The Maria Auxiliadora barrio community is acting half-heartedly about helping with needed work & I believe the Amigos group that was formed there for only one meeting has become moribund. Probably no one feels that he/she is receiving enough in return for their effort, and I don’t blame them. There aren’t many visitors & the municipality hasn’t followed through with assistance. We’ll keep working at upkeep & solutions. I’m glad we got the survey work done at least.

The Jorge Lomas barrio site near threatened houses is a good revegetation job with several hundred mixed species of trees. It’s extremely steep so Renee Portanova, our new Field Projects Manager, has built cribbing steps so that transiting the slope won’t add so greatly to causing even more erosion. In order to get a picture through one of our plants into the ruined houses & past to the threatened houses I laid on my back but had a difficult time keeping either of my shoes or crotch out of the foto!  

The other site above the new canal (to drain away rainwater) has the purpose of retaining soil & reducing the runoff by increasing absorption through roots. There are two parts, one of which is on a slump above an extremely sharp & deep drop at the beginning of the canal & offers a superb example of why revegetation is needed & how it should be done. The other part is less obviously effective because it is now mainly an extension of existing trees & brush well away from the precipice above the Canal. When it gets the next phase of planting that will bring new saplings up to the edge, the curative properties will be clearer.
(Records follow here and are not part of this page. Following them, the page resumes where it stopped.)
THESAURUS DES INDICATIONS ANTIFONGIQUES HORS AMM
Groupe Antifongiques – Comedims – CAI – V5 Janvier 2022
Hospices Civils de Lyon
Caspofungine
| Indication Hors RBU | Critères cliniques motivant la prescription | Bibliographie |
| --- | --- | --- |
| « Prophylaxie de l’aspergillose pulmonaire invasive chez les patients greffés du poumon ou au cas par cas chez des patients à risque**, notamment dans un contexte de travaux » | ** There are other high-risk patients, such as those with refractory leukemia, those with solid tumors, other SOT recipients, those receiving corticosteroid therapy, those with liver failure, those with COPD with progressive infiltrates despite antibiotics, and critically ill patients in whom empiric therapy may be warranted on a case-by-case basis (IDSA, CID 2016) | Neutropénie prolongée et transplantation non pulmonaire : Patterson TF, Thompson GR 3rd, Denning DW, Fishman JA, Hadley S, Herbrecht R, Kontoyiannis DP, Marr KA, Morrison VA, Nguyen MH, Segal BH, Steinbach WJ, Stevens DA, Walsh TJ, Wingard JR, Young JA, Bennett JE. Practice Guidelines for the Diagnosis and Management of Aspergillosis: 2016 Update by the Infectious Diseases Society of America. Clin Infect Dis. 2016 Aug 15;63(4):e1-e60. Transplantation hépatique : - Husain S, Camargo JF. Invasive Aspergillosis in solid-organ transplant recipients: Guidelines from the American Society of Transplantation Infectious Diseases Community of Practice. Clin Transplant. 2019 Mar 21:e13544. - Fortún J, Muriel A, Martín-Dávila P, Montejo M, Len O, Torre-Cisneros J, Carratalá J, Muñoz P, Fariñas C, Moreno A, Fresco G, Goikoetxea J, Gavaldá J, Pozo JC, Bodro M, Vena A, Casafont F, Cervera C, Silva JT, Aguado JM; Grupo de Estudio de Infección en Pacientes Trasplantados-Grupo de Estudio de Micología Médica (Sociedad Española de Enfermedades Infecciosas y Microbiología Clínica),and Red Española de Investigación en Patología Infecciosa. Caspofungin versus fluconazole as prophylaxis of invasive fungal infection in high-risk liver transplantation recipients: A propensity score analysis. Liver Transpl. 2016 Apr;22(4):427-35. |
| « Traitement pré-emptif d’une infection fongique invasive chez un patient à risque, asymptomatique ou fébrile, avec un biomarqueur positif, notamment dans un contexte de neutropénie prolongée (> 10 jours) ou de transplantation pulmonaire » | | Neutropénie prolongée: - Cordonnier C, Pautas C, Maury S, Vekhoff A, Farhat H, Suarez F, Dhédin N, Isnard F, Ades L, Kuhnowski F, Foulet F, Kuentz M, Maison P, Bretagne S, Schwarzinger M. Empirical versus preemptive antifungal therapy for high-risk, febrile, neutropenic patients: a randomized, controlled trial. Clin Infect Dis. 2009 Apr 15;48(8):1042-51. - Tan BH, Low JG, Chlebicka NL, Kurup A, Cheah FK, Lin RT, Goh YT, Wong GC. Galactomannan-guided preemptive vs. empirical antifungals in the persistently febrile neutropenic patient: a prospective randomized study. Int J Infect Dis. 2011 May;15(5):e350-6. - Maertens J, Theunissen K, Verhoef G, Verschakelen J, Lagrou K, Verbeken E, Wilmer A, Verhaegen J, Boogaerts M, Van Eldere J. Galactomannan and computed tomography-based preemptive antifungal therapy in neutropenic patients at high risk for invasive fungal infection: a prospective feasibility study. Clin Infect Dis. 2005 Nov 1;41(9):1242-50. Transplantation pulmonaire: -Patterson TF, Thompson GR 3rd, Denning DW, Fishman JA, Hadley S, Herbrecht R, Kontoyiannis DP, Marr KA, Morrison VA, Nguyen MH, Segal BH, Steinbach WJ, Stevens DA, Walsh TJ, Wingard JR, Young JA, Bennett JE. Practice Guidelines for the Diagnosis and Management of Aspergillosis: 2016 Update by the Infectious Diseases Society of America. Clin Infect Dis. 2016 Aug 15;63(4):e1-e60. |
This section has the benefit of a barbed wire fence to prevent roaming domestic animals such as burros, horses, cows, or goats from eating the plantings later in the year when they will be the only green, tender & moist vegetation available. The more classic site still needs to be similarly fenced which is scheduled for the beginning of next week.

All of these new plantings put in so carefully & with great difficulty by Renee and steadfast & hard working assistant volunteer Bevan Mitchell are especially vulnerable to dryness & will require water at least twice a week. I just learned that a water truck carrying two thousand liters (over five hundred gallons) costs $14. As the summer dryness wears on it may go higher.

The greenhouse has been maintained in excellent condition & holds at least 200 well developed saplings with another hundred or so coming up in seedbeds. The hillside directly above it that served as our first revegetation site (now with Jorge Lomas at the opposite end of the six kilometer stretch we hope to eventually cover with native plants) has grown spectacularly. Some algorrobo trees there are six feet high already. Survival rate of about 500 plantings is estimated at over 75%. It was reassuring to see that one area where trees were placed strategically on both sides of a fissure to help suture the crack with roots has prospered well enough to allow us to watch the next phase of this experiment.

Bevan carried off a TV interview well & we both explained the large revegetation project on a radio program where the announcer said, “Now that Planet Drum has become an acknowledged part of the Bahia community….” I don’t remember feeling as justified about our work here.